TEXT EXCERPT →
────
WNC 11th-year coach D.J. Whittemore said all three players share similar qualities and serve as role models to other players in the program who are focused on playing at the next level.

“They are coachable,” Whittemore said. “They are talented. They work harder than anyone on the team. They are selfless. They are winners. They are great students. They are just the whole package, and we couldn’t be prouder of the way they represent our program on the field, off the field or in the classroom.”

In his freshman season at WNC, Peters consistently demonstrated he’s much more than a power hitter. Even though Peters pounded out 23 extra-base hits in 200 at-bats, he was the Wildcats’ third-leading hitter at .340. Peters’ versatility and talent bolstered the Wildcat bullpen as well as he appeared in six games and won his only decision. By season’s end, his play convinced Scenic West Athletic Conference coaches to select him to the conference’s first team.

Having an opportunity to play with one of college baseball most successful programs contributed to Peters’ decision. The Titans have won four national championships and participated in 17 College World Series in Omaha, Neb.

“Fullerton is only 35 minutes from my house, and if you do the math, they go to Omaha almost every other year, so they have a history of winning,” Peters said.

Young adjusted immediately to the higher competition in the SWAC’s wooden bat league and was among the national leaders in victories for an extended period during his freshman season. For a player who grew up in Reno longing to play for the Wolf Pack since he was a middle school athlete, Young is fulfilling a dream.

“It’s really unique to be able to go back home and still be able to play for the local team,” said Young, a graduate of Reno High School. “I know so many people there that it’s just really nice to be home again; plus, they have a really good program now, too, and I’m looking forward to seeing how good we can be.”

There has been a history of WNC players signing and succeeding at UNR.

Young finished his freshman campaign with an 8-4 record, 2.82 ERA, two complete games, 65 strikeouts and a .195 batting average against him. He led the Wildcats in wins, complete games, innings pitched (92 2/3) and starts (13).

Whittemore said CSN recruiting coordinator Jordan Twohig deserves credit for “discovering” Mill early this fall and then pursuing him until he signed.

A lower back injury limited Mill’s pitching sample size to 20 innings for the Wildcats in 2015. Mill was 0-2 with a 4.50 ERA.

“I felt like I was a top-caliber player last year, but the injury got the best of me,” Mill said. “But I’m healthy now. I took the summer off, so I’m feeling really fresh and my velocity is up.”
────
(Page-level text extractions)
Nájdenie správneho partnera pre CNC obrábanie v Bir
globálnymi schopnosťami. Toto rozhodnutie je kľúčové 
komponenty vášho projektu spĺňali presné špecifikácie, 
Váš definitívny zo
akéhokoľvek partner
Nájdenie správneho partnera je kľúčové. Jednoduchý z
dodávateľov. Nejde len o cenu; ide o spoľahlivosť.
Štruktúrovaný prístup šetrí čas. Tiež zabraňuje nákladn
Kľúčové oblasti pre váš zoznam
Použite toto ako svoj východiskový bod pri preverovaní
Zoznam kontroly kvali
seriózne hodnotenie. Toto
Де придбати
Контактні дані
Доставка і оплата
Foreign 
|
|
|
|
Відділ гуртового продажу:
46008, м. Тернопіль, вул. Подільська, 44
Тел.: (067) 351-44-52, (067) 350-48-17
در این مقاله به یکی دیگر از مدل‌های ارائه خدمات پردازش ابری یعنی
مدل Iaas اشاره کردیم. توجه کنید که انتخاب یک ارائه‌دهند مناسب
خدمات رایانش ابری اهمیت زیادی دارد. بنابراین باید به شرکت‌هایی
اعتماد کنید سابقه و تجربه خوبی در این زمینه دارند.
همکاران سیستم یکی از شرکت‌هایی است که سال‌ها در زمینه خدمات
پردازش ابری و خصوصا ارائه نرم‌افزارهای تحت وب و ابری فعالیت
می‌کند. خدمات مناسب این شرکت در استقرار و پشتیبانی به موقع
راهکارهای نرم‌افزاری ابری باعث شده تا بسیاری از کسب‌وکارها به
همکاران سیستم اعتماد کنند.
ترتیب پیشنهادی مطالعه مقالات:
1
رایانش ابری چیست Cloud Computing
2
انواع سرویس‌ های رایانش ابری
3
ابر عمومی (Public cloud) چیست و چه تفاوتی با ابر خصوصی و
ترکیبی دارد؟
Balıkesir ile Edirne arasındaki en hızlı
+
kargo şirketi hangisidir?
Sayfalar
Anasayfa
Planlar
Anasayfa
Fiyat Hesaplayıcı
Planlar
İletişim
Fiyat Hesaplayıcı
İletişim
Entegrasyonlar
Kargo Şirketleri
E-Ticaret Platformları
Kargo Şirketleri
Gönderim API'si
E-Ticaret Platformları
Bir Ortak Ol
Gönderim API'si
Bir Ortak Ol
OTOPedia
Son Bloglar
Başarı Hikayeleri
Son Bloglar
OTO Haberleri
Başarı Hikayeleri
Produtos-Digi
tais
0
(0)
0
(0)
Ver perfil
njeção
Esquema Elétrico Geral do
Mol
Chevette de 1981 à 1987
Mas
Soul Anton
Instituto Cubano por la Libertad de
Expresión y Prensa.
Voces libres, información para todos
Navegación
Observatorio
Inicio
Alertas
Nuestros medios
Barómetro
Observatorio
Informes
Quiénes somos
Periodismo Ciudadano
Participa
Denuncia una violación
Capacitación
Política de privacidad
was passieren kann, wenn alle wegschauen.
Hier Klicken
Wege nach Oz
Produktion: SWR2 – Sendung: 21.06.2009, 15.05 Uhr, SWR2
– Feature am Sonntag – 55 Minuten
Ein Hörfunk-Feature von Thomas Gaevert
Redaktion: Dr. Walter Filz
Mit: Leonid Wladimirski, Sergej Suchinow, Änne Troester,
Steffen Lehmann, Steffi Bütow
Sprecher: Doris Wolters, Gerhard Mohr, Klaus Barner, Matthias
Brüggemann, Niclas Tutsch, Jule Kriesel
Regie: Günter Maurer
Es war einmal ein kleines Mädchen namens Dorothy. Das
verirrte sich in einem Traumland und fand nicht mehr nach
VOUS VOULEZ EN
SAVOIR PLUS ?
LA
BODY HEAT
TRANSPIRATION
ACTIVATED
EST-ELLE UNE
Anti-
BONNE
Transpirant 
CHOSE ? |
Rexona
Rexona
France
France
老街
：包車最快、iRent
────
WORK TO BE COMPLETED →
Answer these questions from the text on the WNC baseball players:
1. How many extra-base hits did Peters have in his freshman season at WNC?
2. What was Young's ERA in his freshman campaign?
3. What kind of injury limited Mill's pitching for the Wildcats in 2015?

RESPONSE AREA →
1. 23
2. 2.82
3. A lower back injury